Wednesday, July 30, 2014

Muttock Herring House, Late 19th Century


The taking of herring by the town of Middleborough inevitably required facilities to process and preserve the fish, either through smoking or salting. In time herring or fish-houses were established near the two principal fishing pools at Muttock and the Lower Factory. In these houses fish were smoked and salted, and kept there for distribution to town residents who were eligible for free fish. According to Muttock resident James A. Burgess his father “every year cured and dried 30,000 herring for the people of the town.”

The drying process involved first cleaning the fish by removing the scales and viscera, then pickling the eviscerated fish in brine. The longer the fish were pickled, the longer they could be preserved. Following brining, the fish would be rinsed in cold water and left to dry in a spot out of the sun where preferably there was a breeze. Then, the fish would be hung on sticks which were passed through the fishes’ eye sockets.
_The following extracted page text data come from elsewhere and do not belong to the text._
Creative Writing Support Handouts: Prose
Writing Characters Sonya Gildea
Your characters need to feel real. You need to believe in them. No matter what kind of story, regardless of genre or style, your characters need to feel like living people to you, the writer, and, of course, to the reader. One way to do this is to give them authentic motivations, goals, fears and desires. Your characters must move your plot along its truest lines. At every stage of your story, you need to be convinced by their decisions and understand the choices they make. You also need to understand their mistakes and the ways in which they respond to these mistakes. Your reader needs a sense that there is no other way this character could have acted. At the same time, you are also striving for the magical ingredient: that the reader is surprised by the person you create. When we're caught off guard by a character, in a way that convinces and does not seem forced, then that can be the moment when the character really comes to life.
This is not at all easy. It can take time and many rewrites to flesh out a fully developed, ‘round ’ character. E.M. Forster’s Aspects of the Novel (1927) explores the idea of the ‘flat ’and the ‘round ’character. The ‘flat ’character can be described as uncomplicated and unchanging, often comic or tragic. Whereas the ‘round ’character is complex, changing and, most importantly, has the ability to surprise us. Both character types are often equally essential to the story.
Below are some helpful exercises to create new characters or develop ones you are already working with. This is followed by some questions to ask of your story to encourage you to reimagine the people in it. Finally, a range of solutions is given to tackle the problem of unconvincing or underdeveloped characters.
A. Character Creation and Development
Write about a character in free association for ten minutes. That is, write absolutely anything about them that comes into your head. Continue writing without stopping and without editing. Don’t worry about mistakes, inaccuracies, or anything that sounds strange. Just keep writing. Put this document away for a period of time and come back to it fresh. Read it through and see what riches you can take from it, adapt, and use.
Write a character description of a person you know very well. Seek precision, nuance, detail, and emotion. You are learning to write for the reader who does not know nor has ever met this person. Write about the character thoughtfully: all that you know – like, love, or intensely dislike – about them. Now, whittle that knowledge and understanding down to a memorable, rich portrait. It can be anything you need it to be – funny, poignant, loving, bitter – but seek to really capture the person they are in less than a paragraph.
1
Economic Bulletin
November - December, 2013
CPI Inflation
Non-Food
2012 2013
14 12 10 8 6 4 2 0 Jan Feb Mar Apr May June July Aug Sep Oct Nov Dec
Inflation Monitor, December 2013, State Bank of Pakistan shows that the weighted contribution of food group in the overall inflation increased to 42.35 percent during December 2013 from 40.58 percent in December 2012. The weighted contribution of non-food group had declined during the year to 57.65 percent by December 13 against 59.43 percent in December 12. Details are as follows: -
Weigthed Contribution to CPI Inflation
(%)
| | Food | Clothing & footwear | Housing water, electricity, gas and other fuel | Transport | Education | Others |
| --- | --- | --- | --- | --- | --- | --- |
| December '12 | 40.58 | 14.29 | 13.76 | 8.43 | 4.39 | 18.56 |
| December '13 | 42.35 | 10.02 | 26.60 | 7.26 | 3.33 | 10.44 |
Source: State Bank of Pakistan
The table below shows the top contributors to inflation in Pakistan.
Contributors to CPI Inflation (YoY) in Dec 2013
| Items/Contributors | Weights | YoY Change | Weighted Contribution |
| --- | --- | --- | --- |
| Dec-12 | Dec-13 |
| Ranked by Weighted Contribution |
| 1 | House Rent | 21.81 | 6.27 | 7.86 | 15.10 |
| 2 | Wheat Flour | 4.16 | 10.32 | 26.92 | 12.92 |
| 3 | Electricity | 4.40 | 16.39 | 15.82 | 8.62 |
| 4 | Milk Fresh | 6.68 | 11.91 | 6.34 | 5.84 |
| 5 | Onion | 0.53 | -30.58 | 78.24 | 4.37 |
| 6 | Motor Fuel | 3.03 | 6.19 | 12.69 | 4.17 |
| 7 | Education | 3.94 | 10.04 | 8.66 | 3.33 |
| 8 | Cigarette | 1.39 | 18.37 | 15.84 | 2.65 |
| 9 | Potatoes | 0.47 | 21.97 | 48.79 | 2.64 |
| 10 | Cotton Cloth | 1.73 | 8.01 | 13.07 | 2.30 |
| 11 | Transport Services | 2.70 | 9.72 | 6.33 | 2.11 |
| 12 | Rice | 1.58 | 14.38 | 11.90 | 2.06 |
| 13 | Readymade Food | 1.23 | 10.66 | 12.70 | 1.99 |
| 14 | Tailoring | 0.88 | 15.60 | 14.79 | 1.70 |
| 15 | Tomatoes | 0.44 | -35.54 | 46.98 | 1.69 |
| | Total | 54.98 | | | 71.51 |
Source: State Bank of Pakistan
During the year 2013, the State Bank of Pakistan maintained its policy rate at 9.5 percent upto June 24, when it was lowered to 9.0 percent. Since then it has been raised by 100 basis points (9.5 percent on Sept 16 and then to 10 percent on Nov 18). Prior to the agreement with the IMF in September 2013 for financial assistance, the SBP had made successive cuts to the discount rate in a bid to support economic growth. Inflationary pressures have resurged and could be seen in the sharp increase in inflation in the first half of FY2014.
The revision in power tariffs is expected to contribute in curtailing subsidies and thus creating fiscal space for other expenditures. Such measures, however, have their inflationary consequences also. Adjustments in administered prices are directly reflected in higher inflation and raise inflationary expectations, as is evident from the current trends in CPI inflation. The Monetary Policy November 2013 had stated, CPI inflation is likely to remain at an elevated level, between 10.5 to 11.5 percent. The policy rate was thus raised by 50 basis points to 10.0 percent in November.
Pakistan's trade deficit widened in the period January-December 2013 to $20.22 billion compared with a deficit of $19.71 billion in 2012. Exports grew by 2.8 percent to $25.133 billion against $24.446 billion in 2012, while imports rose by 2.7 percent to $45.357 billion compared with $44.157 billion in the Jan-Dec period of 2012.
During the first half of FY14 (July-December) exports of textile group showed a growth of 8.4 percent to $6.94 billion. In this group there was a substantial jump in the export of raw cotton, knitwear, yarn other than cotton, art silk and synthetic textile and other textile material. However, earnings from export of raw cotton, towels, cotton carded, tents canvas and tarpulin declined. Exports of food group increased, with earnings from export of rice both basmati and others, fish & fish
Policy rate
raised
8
Frequently, children would be engaged in the task of placing a dozen fish on a stick in preparation for smoking, earning a penny for each completed stick. The sticks would then be suspended in the herring house for curing. The length of curing varied, though generally five days was the rule for those fish intended to be preserved for a long period of time. Fish were smoked until they turned an even bronze color.

In 1807, Maria Eliza Rundell, in her A New System of Domestic Cookery, an early American cookbook, outlined the method for smoking herring.

Clean, and lay them in salt and a little saltpeter one night, then hang them on a stick, through the eyes, in a row. Have ready an old cask, on which put some sawdust, and in the midst of it a heater red-hot; fix the stick over the smoke, and let them remain 24 hours.

Alternatively, the fish could be salted, a process that consumed enormous quantities of salt. During 1857, the large fishery on Martha’s Vineyard utilized so much of the article processing herring for the southern market that “about all the salt on the Vineyard is used up”. In 1883, the Town of Middleborough paid grocer Matthew H. Cushing the then large sum of $44.10 for salt with which to preserve its catch that year (over three cents per hundred fish).

The Muttock herring house where herring were preserved was located on the right bank of the river where the parking lot for Oliver Mill Park is now located, and rent was paid annually to the Sproat family which owned the property wheron the house stood. Three dollars was the sum set by the Sproat family, an amount paid for a number of years by the town as “rent of land for fish house.” In 1889, the Town of Middleborough paid Henry H. Sproat $6.00 for two years’ rental but following her husband’s death, Katharine A. Sproat seems to have raised the rental price considerably. By 1897, the town was paying Mrs. Sproat $10 annually for the privilege of using her land. Additionally, the town was responsible for the upkeep of the herring house, and in 1876 it made repairs to the building.

There is little history of the final demise of the Muttock herring house. It was stated to have been destroyed by fire, and the fact that no rental payments were made by the town to the Sproat heirs following 1901 indicates that the building was likely destroyed about this time, a period when the entire Muttock site was falling into general disuse as a fishing pool.

Image: Nemasket River at Muttock showing the herring house where fish were processed on the right. Remains of the dam which are still extant today can be seen at the left.